* **Work to complete**: Please count the lines in the rows below that contain the string "الابيض", treating uppercase and lowercase as different. Reply with the number alone.
--
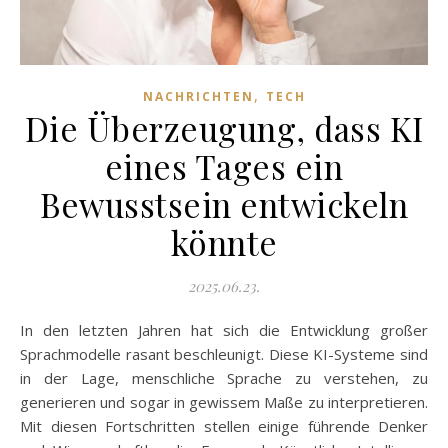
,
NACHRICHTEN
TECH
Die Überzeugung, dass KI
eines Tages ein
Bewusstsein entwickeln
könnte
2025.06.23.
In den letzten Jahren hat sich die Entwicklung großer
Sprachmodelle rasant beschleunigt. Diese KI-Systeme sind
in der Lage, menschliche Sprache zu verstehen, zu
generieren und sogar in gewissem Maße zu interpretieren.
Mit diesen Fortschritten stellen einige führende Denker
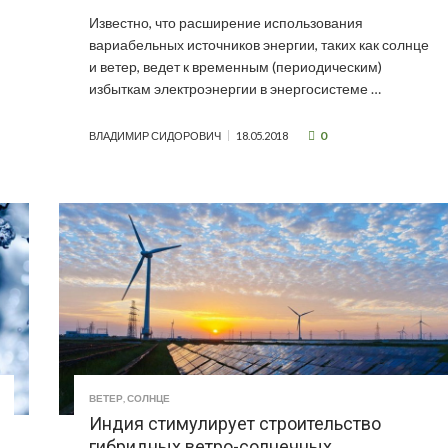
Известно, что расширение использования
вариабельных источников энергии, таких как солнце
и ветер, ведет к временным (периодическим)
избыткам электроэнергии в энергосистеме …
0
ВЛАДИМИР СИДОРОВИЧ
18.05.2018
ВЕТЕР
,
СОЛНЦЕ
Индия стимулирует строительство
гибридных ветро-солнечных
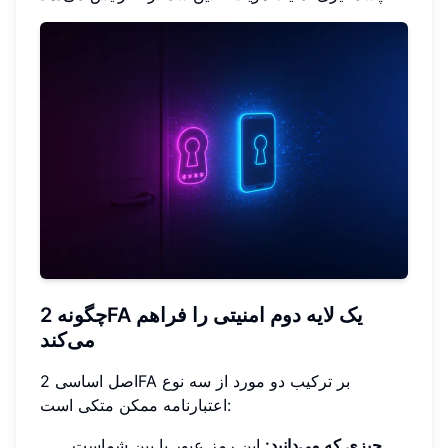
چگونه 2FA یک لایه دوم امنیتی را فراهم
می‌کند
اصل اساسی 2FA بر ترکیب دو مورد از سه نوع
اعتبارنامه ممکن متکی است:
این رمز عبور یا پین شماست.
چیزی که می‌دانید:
--
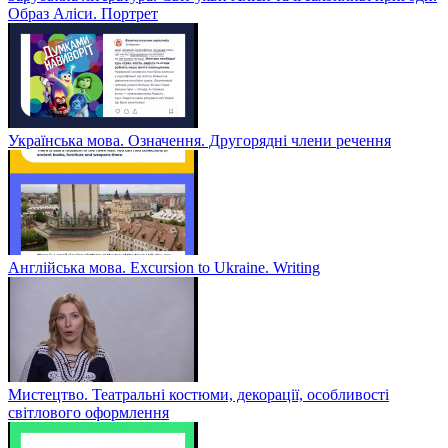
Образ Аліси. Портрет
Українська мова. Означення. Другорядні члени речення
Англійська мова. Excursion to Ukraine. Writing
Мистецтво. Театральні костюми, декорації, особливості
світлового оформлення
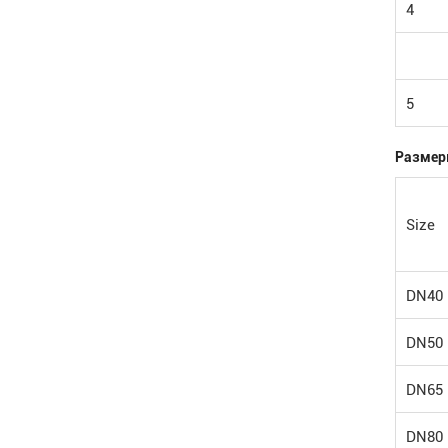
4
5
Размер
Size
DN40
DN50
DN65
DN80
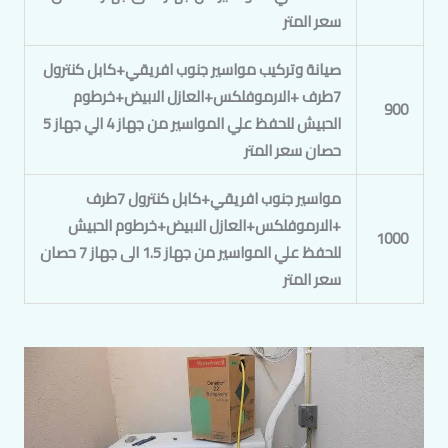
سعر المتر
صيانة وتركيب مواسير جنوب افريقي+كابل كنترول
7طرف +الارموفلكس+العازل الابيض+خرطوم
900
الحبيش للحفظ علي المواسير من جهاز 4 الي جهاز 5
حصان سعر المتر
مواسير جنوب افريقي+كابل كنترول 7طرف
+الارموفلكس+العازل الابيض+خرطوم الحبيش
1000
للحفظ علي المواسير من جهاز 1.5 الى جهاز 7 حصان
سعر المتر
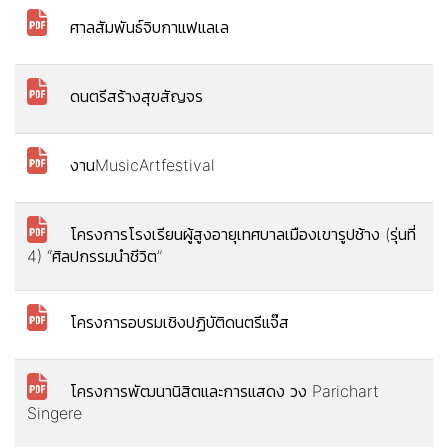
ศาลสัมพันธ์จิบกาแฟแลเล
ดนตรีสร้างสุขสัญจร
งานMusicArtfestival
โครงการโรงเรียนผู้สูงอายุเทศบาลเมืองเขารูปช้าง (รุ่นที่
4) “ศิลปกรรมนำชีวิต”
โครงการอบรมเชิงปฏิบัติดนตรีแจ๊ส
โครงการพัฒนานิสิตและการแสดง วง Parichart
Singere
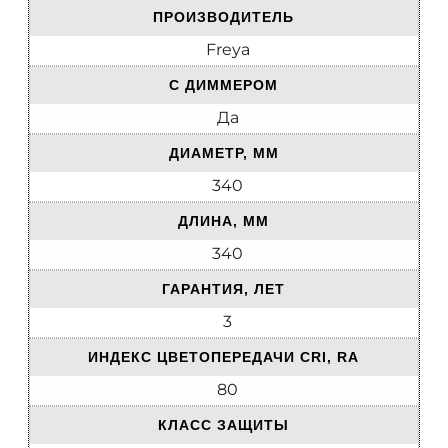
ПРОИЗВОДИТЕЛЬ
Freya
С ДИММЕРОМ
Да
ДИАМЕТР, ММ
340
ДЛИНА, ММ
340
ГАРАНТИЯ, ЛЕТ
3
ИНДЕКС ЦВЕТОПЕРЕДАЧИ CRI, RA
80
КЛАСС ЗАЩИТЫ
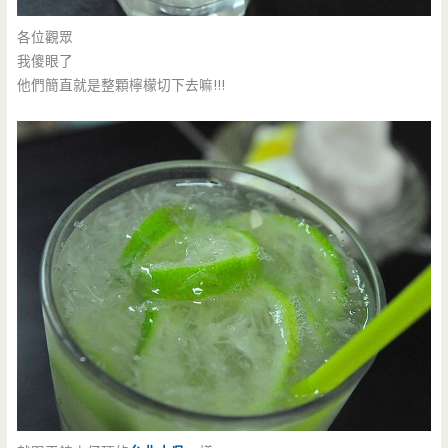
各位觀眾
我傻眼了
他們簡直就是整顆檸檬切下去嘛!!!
--
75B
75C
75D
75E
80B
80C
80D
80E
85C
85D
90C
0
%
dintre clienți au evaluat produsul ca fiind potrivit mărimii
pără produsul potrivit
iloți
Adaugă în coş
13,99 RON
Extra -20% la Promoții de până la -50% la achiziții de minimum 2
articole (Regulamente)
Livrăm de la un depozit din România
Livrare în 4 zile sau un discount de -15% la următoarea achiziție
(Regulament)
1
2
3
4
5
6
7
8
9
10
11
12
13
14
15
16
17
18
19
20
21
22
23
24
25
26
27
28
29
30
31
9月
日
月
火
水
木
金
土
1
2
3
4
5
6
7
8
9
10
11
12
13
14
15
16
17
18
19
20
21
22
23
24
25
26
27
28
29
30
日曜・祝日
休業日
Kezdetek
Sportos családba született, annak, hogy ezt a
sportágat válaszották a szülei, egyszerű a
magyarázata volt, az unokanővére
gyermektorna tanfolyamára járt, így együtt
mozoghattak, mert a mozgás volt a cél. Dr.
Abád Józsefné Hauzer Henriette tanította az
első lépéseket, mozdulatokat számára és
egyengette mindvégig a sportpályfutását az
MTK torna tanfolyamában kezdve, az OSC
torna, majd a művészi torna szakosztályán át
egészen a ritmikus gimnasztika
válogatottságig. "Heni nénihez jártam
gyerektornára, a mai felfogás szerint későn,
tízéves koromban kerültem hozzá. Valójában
--
* **Written reply**: 2